Disney and Pixar are being sued for allegedly plagiarizing the idea for 2015’s hit “Inside Out”.
A lawsuit filed in a California federal court, by Damon Pourshian, states that Pixar’s film infringes on a script the Canadian man wrote in 1999 also titled Inside Out, which eventually got turned into a short film a year later in 2000.
Pourshian claims the film has more in common than just the name and his work has many similarities to Inside Out, as his script and short movie tell the story of a young boy named Lewis reacting to everyday life “through anthropomorphized representations of his bodily organs,” which are seen inside Lewis’ body.

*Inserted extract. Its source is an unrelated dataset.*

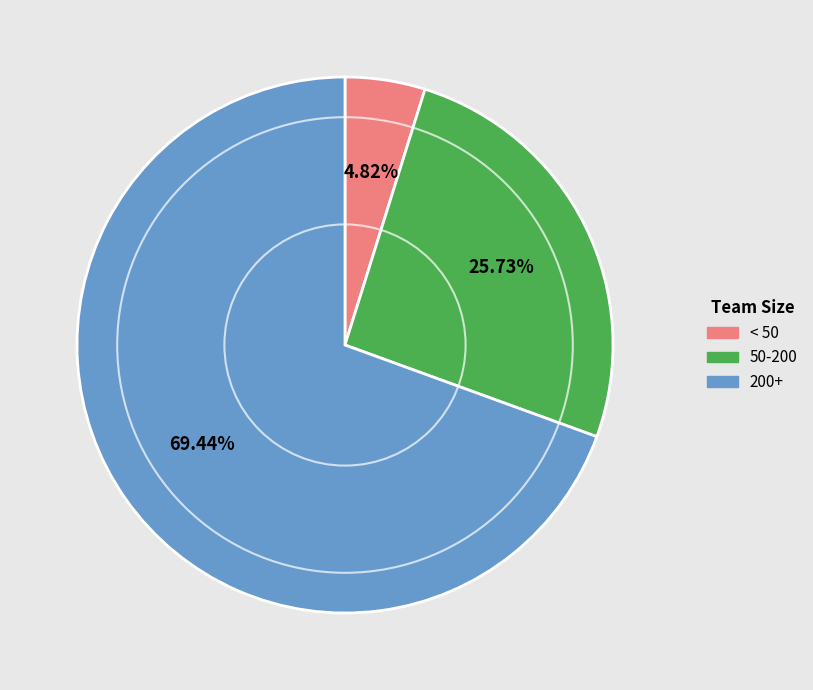

Count the number of slices in the pie.

3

The short film also shows these organs reacting to the real world and features a personification of Lewis’ brain which operates a command center. The short movie includes Brain, Heart, Colon, Stomach, and Bladder as the main organ characters, and they communicate and argue with each other.

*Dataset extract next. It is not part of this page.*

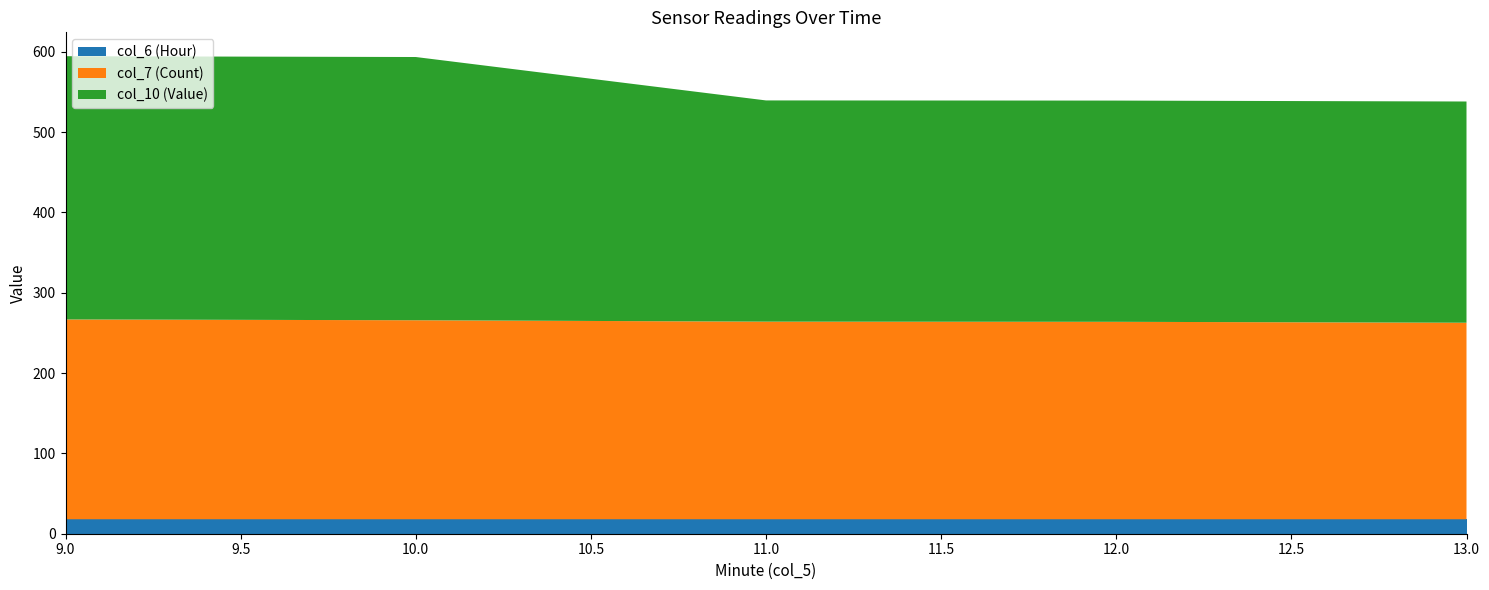

Reading left to right, transcribe all the data shown in this chart.

col_7: 9=249.0	9=250.0	9=246.0	9=250.0	10=250.0	10=247.0	10=241.0	10=253.0	11=241.0	11=246.0	11=252.0	11=245.0	12=244.0	12=248.0	12=247.0	12=239.0	12=251.0	13=248.0	13=245.0	13=241.0
col_10: 9=327.7	9=327.7	9=327.7	9=327.7	10=327.7	10=327.7	10=327.7	10=327.7	11=275.4	11=275.4	11=275.4	11=275.4	12=275.4	12=275.4	12=275.4	12=275.4	12=275.4	13=275.4	13=275.4	13=275.4
col_6: 9=18.0	9=18.0	9=18.0	9=18.0	10=18.0	10=18.0	10=18.0	10=18.0	11=18.0	11=18.0	11=18.0	11=18.0	12=18.0	12=18.0	12=18.0	12=18.0	12=18.0	13=18.0	13=18.0	13=18.0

In Pixar’s Inside Out, the main character is a girl named Riley and the core characters are her emotions: Joy, Sadness, Fear, Anger and Disgust.
The 20-page lawsuit details more than two-dozen substantial similarities in content, theme and characters between the two films, many illustrated with comparative images. The complaint notes that, “The obvious and striking similarities between Mr. Pourshian’s and Disney/Pixar’s Inside Out extend from overarching themes to specific details, and they are far too numerous to be attributable to chance.”
The suit goes on to say Pourshian created the script and film at Sheridan College, which “has sent large numbers of its graduates to work at Disney and Pixar and is considered a ‘feeder’ school for Disney and Pixar.”
Pourshian’s classmates also reportedly noticed the similarities between the two projects upon viewing Pixar’s Inside Out. Purshian is seeking unspecified damages and for his name to be added to the Inside Out credits.
This isn’t the first time Disney and Pixar have been sued for Inside Out, A 2017 copyright infringement lawsuit brought against Inside Out last year by child development expert Denise Daniels was dismissed last month by U.S. District Judge Philip Gutierrez. In her suit, Daniels claimed the film bore a striking resemblance to a TV project, The Moodsters, she’d developed and pitched numerous times to Disney executives between 2006 and 2009.
Also back in June, author Carla Jo Masterson filed suit in a Nevada federal court, claiming the film was based on her book, What’s On The Other Side Of The Rainbow? (The Secret Of The Golden Mirror), as well as her screenplay, “The Secret of the Golden Mirror.”
Both works “are original, creative, and artistic stories about how children identify, understand the reasons for, and manage the effects of their emotions,” the suit reads.
“The specific original, artistic, and creative expression and device used by Carla J. Masterson in ‘What’s On the Other Side of the Rainbow?’ and ‘The Secret of the Golden Mirror’ is to depict the childhood emotions of Joy, Fear, Sad, Anger, Laughter, Friendship, Love, and Shy as characters that appear throughout the book in consistent and continuing configurations and colors.”
While there maybe some similarities with the concepts of these projects that still doesn’t mean that Disney plagiarized anything as there are clear differences as well. The courts will decide in the end, but if anyone has a real claim, just think “Herman’s Head”.
The director of Inside Out, Pete Docter, has recently been named Pixar’s new chief creative officer.